My plan was to breastfeed and pump for at least 9 months-I
was really looking forward to the bonding time with my child and I had seen
many friends breastfeed so I knew firsthand the benefits and the
realities. The day after the C-section a
lactation consultant came by my room with a hospital grade pump, lots of
plastic pieces, and a whole shpiel about the benefits of breast milk-I didn’t
need the shpiel, but I did need a lot of help getting the machine to work. I should probably also mention that because
Lily was 2 months early, she timed herself perfectly to arrive 9 months after
that freak snow storm last October, so the hospital was packed with babies conceived
when there was nothing else to do.
Lactation was overbooked and undercovered, nurses were pretty frantic
and every maternity room was taken. They
even had a woman recovering in the room usually set aside for NICU parents to
spend overnight visits.
You’ve probably seen a breast pump. But, if you haven’t, there are basically
these two conical, Madonna-bra looking pieces that you hold on your boobs. They’re connected to a pump via plastic
tubing and the pump stimulates the baby’s sucking motions. I pumped and pumped and pumped, every three
hours during the day and only once overnight (the social worker said that I had
been through enough and needed to get some sleep-social workers are really
great people).

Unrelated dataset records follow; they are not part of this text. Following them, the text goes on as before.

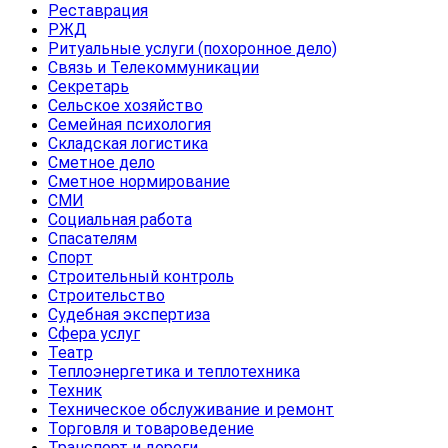
Реставрация
РЖД
Ритуальные услуги (похоронное дело)
Связь и Телекоммуникации
Секретарь
Сельское хозяйство
Семейная психология
Складская логистика
Сметное дело
Сметное нормирование
СМИ
Социальная работа
Спасателям
Спорт
Строительный контроль
Строительство
Судебная экспертиза
Сфера услуг
Театр
Теплоэнергетика и теплотехника
Техник
Техническое обслуживание и ремонт
Торговля и товароведение
Транспорт и дороги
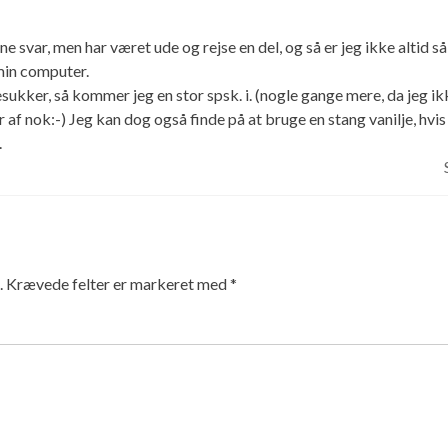
e svar, men har været ude og rejse en del, og så er jeg ikke altid så
min computer.
sukker, så kommer jeg en stor spsk. i. (nogle gange mere, da jeg ik
 af nok:-) Jeg kan dog også finde på at bruge en stang vanilje, hvis
.
.
Krævede felter er markeret med
*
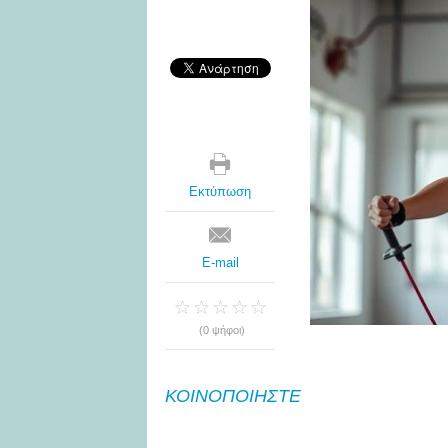
Εκτύπωση
E-mail
(0 ψήφοι)
ΚΟΙΝΟΠΟΙΗΣΤΕ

I pumped with my
sister-in-law in the room, I pumped while my father waited behind a curtain-you
get the picture; I was dedicated. By the
third day, I managed 1 milliliter (prior to that, I only produced moisture). The NICU nurse put a cotton swab into the
vile and rubbed the 1 ml on Lily’s lips-tears of joy!
I also pumped in the pumping room, a room specifically for NICU
moms to use. There’s nothing like
attaching a mechanical, sucking baby to your breasts in a nipple chilling,
sterile room with posters all around you telling you how important your breast
milk is-especially when you can’t seem to create any breast milk. But it did help to bond with other NICU moms
who were there for the same reason (shout out to “A.R.”).

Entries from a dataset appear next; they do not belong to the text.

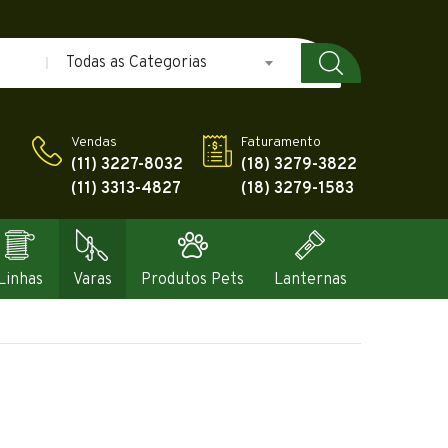
Todas as Categorias
Vendas
Faturamento
(11) 3227-8032
(18) 3279-3822
(11) 3313-4827
(18) 3279-1583
Linhas
Varas
Produtos Pets
Lanternas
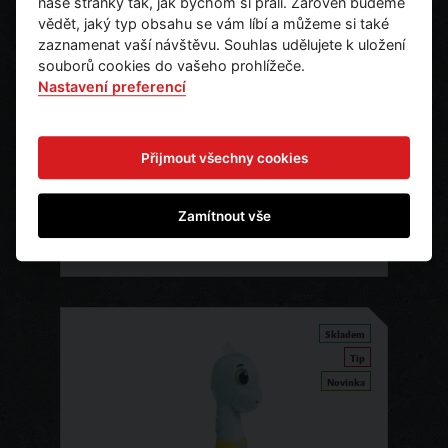
naše stránky tak, jak bychom si přáli. Zároveň budeme
vědět, jaký typ obsahu se vám líbí a můžeme si také
zaznamenat vaší návštěvu. Souhlas udělujete k uložení
souborů cookies do vašeho prohlížeče.
Nastavení preferencí
Plyšová hračka Brachiosaurus
Přijmout všechny cookies
290 Kč
Ks
240 Kč bez DPH
Zamítnout vše
Ihned k odeslání
Skladem
Tip
Novinka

We rented the hospital grade machine and took it home where
I kept up my routine. But I never seemed
to produce more that 10ml per sitting, combined. Was this normal? This couldn’t be normal? I spoke with lactation, but they weren’t
terribly helpful. One of the NICU nurses
was also a lactation consultant, and she mentioned that fibroids (bastards)
combined with a preemie could be causing low output. After about a month of continued frustration,
I thought about quitting. Lily was
growing and she was getting breast milk, exclusively, but she was only going to
get bigger and pretty soon I wouldn’t be able to make enough for her. The hubby and I thought that Lily would be
home in another month (we had been in the NICU for a month already), so I decided
to push through that second month with the machine. I had
to make it work!
There’s this great chapter in Tina Fey’s Bossypants where she discusses the external pressure that women get, from other women,
about breastfeeding-she’s not making it up-women do really hate other women and
feel it’s their job to push their agenda on other women. Somehow, I really lucked out because my
friends and family aren’t like that.
There’s no one in my inner circle secretly judging me or criticizing me
because I wore the wrong jeans or I’m not a vegetarian or I don’t exercise as regularly
as I should-I also almost never wear makeup or do my hair for work, and trust
me, I really should at this point, but my friends don’t harass me about it. So this feeling that I had to make it work, that I had
to produce, that I had to breast feed
my child…it was all coming from me. It
was just more of my own guilt, the feeling that I couldn’t do anything for my
daughter, I couldn’t be a mother in any way, I had to at least be able to do
this for her. Because, if I gave it up,
could I even call myself a mom?
5 weeks became 6 weeks became 7 weeks and I wanted to give
up, again. Lily clearly wasn’t coming
home ‘any day now,’ and she was getting more formula than she was breast
milk. Even though she was tiny, one of
the NICU nurses suggesting letting Lily breast feed. She only did it twice, but both times were
amazing. There was this little thing
completely dependent on me, staring up at me and loving me. If everything had gone as planned and I could
produce and my baby was born at term, I would be a breast feeding mama! I would
never give it up, not until my child turned it away, and even then I’d probably
still try to get her to take it. And that’s
when I realized that I was the one who was being selfish. This was something I wanted for me, not
something that could nourish my daughter-at least, not in the long run. It would be better for her if I just admitted
that my boobs didn’t work, at least not in a lactation capacity (they’re pretty
fun in their other capacities). So Lily
got breast milk for two months, and my boobs dried up within 4 days. And, you know what, I’m okay with it.